(DOCUMENT SEGMENT begins)

Wireless Power Levitator

Wireless power works just like a normal transformer, except there isn't the iron core that's found in a traditional transformer. The physics, however, still work the same: current from the primary windings creates a magnetic field, which induces current on the secondary windings. The lack of ferrous material connecting the windings, though, means that the power transfer efficiency is significantly less. But let's see this thing in action!

Unfortunately, it's still not perfect. There's still too much oscillation at times, but I think that's because the comparator circuit output is only off or on (even though they're short pulses). Another reason could be from using a single sensor, which is picking up both the magnetic fields of the magnet and the inductor, resulting in a slight error. I'd also like to transfer more than just a watt of power to the LED, but without tighter and cleaner windings, I'm not sure how much more power I could transfer without adding too much weight.

If you'd like to build your own, check out the GitHub repository here. Have you ever worked on a project like this before? What kinds of projects have you worked on, just because you could? Let us know in the comments below.


Comments 39 comments

  • what about some kind of Litz Wire? https://www.newenglandwire.com/en/product-selection-guide/litz-wire-and-formed-cables/litz-wire-theory

    This wire is used when it is necessary to increase the amount of surface area without appreciably increasing the size of the conductor.

  • I've been working on something similar to this actually. Everyone knows about BB-8, right? Well, one of the big problems with reconstructions is that the head is heavy and almost always pretty dumb. Using magnetism and wireless power transfer, you can add a camera and some image processing to the head unit without adding a battery or lots of weight.

    I've proved you can power a Raspberry Pi Zero (https://www.youtube.com/watch?v=A_yJUGsATo4) from a very basic wireless power module, and am currently working on making my own module to tailor the range to my actual robot. Coupled with a "floating head" I hope to have BB-8 run autonomously.

  • Hi!

    I'm a high school student from Sweden who saw the video a few weeks ago and I'd like to reconstruct this for a physics project, and so I started looking around and found a parts list somewhere in the comments down below. I was wondering if I only need to buy one of each listed products (I know some of them are in packs, but I don't really know how many of each item that is needed?)

    I also wonder if this is hard to do for someone who's not very familiar within the field. I only know the basics and a little bit above that.

    Thank you in advance!

  • Alex, My son, Owen thinks this is awesome! He would like to try to reproduce it. We have seen your schematic on GitHub. My son is 9 and not an electrical engineer so he needs a little help with a parts list. He has listed several of your parts from your video. Do you have a parts list posted anywhere?
    Thanks!

    • Parts List:

      (below are parts we don't sell)

      Update: I totally forgot to link the hall effect sensor.

(DOCUMENT SEGMENT ends)

→ **WRITTEN TASK A**: Copy the passage from the levitator article word for word, starting at the words "Unfortunately, it's still" and stopping after the words "too much weight.".
The levitator article has no connection to the records that come after it.

(EXCERPTED DATA begins)

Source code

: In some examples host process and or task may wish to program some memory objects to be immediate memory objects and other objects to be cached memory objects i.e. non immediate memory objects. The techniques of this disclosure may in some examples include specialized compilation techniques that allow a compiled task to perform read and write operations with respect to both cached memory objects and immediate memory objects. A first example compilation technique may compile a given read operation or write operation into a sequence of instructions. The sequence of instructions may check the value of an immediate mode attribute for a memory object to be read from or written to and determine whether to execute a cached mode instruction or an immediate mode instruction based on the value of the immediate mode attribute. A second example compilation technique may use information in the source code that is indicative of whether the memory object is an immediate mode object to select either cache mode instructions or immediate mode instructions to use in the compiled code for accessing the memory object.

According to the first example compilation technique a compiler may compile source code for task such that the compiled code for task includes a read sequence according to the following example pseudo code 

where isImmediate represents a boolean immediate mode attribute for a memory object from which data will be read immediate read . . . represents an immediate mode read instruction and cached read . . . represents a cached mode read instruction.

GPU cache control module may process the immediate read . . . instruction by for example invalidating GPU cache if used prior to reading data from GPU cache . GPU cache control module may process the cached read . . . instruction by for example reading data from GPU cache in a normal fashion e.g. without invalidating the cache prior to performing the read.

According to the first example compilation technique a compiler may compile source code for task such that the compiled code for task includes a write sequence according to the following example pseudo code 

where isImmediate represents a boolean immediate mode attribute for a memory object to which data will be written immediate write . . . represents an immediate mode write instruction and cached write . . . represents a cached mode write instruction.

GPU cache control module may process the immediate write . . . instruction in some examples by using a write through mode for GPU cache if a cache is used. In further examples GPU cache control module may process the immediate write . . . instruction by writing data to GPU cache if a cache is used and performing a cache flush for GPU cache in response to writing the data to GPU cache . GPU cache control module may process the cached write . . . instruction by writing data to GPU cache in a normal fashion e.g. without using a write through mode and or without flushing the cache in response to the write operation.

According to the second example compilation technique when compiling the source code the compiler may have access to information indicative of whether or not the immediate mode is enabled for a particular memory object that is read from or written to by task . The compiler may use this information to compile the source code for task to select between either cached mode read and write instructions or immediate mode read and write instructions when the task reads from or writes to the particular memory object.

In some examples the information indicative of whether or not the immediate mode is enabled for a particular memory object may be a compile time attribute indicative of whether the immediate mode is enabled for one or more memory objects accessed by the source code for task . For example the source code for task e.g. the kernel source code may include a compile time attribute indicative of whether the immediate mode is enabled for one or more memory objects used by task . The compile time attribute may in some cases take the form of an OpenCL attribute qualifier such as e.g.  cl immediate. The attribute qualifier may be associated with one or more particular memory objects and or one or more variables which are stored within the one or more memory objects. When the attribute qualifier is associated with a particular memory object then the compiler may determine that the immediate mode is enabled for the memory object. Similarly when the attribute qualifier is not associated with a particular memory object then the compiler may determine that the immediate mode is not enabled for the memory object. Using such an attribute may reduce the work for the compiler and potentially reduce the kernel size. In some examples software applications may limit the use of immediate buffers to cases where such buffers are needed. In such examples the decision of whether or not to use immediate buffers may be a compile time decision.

(EXCERPTED DATA ends)

→ **WRITTEN TASK B**: Update the records from the line containing "the write operation." through the line containing "According to the second" by replacing "write through mode" with "write-through mode", leaving everything else unchanged. Give only those lines.

→ **PROBLEM SOLUTION A**:
Unfortunately, it's still not perfect. There's still too much oscillation at times, but I think that's because the comparator circuit output is only off or on (even though they're short pulses). Another reason could be from using a single sensor, which is picking up both the magnetic fields of the magnet and the inductor, resulting in a slight error. I'd also like to transfer more than just a watt of power to the LED, but without tighter and cleaner windings, I'm not sure how much more power I could transfer without adding too much weight.

→ **PROBLEM SOLUTION B**:
GPU cache control module may process the immediate write . . . instruction in some examples by using a write-through mode for GPU cache if a cache is used. In further examples GPU cache control module may process the immediate write . . . instruction by writing data to GPU cache if a cache is used and performing a cache flush for GPU cache in response to writing the data to GPU cache . GPU cache control module may process the cached write . . . instruction by writing data to GPU cache in a normal fashion e.g. without using a write-through mode and or without flushing the cache in response to the write operation.

According to the second example compilation technique when compiling the source code the compiler may have access to information indicative of whether or not the immediate mode is enabled for a particular memory object that is read from or written to by task . The compiler may use this information to compile the source code for task to select between either cached mode read and write instructions or immediate mode read and write instructions when the task reads from or writes to the particular memory object.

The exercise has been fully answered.